Gracias, Maestro…

 
Diré la mayúscula tontería de que cuando murió Oscar Peterson, mi jazzista más apreciado, acaricié un estúpido y falaz consuelo: “Al menos ya se le ve el fin a mi colección de su música”. Estúpido y falaz y vergonzoso consuelo porque luego, al paso de los años, me di cuenta de que con él me pasaba lo mismo que con Borges: que me negaba a comprar su último libro (su último disco) porque así parecía tener viva, en mi inconsciente, la estúpida esperanza de nunca poder completar su colección pues acaso era, a pesar de lo que yo quisiera creer, infinita.
Diré ahora la absoluta pendejada de que con García Márquez me ocurrió igual cuando sacó aquel trágico libro, casi un epitafio, de las putas tristes, porque no sé si en algún lado leí o soñé o inventé que el maestro se negaba a escribir una línea más después de eso y era como una pinche muerte anunciada, así que nunca compré el volumen por hacerme, igual, esa tonta ilusión de que, si nunca tenía su obra completa, era como esperar, en ese imaginario ajedrez autor-lector, que él debía mover la siguiente pieza y no yo.
Y es que con tan ilógicas e inconscientes determinaciones compruebo que lo que nos duele cuando se va alguien de esa estatura es que se lleva para siempre un pedazo de esperanza que, además (y lo digo sin rencor y sin malicia) no les pertenece. No, no la de encontrárnoslo caminando por Coyoacán o pintando un dedo en una nueva foto viral, sino la de leer ese último as que tenía guardado bajo la manga y que habría de sorprendernos y maravillarnos y decir, al cerrar el libro, sonrisota y todo, “gracias, maestro, por existir”.
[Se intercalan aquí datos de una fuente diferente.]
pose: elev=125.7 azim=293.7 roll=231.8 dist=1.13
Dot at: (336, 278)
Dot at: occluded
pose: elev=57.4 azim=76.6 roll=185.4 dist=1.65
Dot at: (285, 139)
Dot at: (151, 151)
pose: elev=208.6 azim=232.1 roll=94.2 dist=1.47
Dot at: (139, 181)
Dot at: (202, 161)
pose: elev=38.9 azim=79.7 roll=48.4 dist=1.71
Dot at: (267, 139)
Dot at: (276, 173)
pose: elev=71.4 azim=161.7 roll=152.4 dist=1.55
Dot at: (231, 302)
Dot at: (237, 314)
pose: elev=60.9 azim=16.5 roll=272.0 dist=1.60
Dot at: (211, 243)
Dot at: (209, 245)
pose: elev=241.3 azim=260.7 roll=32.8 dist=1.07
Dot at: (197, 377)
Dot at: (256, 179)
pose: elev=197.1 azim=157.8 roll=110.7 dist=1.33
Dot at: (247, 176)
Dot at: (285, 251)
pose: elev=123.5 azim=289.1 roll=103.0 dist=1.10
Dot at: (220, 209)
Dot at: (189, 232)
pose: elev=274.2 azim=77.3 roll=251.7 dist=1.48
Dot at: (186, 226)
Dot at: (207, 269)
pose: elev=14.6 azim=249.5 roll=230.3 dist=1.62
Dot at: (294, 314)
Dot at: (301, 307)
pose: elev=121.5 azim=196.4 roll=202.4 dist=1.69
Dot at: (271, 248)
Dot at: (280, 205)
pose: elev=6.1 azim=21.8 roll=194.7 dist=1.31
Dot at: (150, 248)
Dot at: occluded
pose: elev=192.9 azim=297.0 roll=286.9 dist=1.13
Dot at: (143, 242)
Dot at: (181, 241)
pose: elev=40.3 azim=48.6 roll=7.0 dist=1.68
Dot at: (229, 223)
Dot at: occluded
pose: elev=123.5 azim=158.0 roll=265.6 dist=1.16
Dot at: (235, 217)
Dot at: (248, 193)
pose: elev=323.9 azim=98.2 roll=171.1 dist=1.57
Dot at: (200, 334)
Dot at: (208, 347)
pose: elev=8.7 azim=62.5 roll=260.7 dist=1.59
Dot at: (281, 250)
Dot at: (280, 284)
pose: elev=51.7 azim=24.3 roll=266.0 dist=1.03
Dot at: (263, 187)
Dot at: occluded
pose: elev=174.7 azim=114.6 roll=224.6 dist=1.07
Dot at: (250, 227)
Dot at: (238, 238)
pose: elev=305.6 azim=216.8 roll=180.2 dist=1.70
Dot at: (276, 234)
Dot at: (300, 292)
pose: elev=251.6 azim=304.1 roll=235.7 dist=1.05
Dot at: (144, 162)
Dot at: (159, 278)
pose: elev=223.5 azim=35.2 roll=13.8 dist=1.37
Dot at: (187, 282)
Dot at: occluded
Porque igual hoy, un diecisiete de abril que aún no muere, fue día de sol y de prodigios, lo mismo que es la vida, esa puta magnífica de la que no acabamos de enamorarnos por completo porque no acaba de despreciarnos por completo. Y hoy, lejos de las redes, pero cerca de esa ingrata que es la existencia, vi aviones de papel volar, vi a una niña de treinta y tantos aprender a andar en bici, escuché historias de hermanos en disputa y hermanos en concordia, degusté un mate y un limonchelo y las lágrimas de mi hijo al rasparse la rodilla, confirmé que más vale una mariposa en mano que un ciento de amarillas en papel, y más la belleza posible y de la tierra que la imposible y que es del cielo porque, por mucho que a él se eleve entre sábanas de luz, y por mucho que nos duela en el alma, es y será, siempre intangible.
Y caigo en este inútil énfasis porque hoy por la mañana aún contaba con la esperanza de leer un último y muy buen libro de García Márquez y, con perdón del maestro, no pienso renunciar a esa alegría obligado por la tragedia que nos avasalló esta tarde; del mismo modo que tampoco renuncié a dicha ilusión cuando otros artistas se fueron (y lo digo sin rencor y sin malicia) sin tomar esa previsión: la de escribir un último portento, un postrero regalo para sus más fieles lectores. Y de esto se desprende mi última estupidez manifiesta: que la literatura también está en esos libros que pensamos no leer nunca pues nos parece más valiosa la esperanza de saber que ahí están, aguardándonos, que el posible contenido que nos puedan ofrecer. Y el poder evaluar una esperanza de ese tamaño, fuera de los libros, que en mi opinión es aún mayor y más valiosa que, por ejemplo, la cocinada durante medio siglo por un Florentino Ariza (porque es real y no inventada, lo mismo que el olor de la guayaba o el llanto por una caída), el poder evaluar eso conscientemente, volunariamente y decididamente, y atreverse a decir no pienso leer “Memorias de mis putas tristes” nunca o, si acaso, en mi lecho de muerte, es una especie de último abrazo, un postrero regalo para un autor, una franca y definitiva forma de decir: “gracias, maestro, por seguir, aún, existiendo.”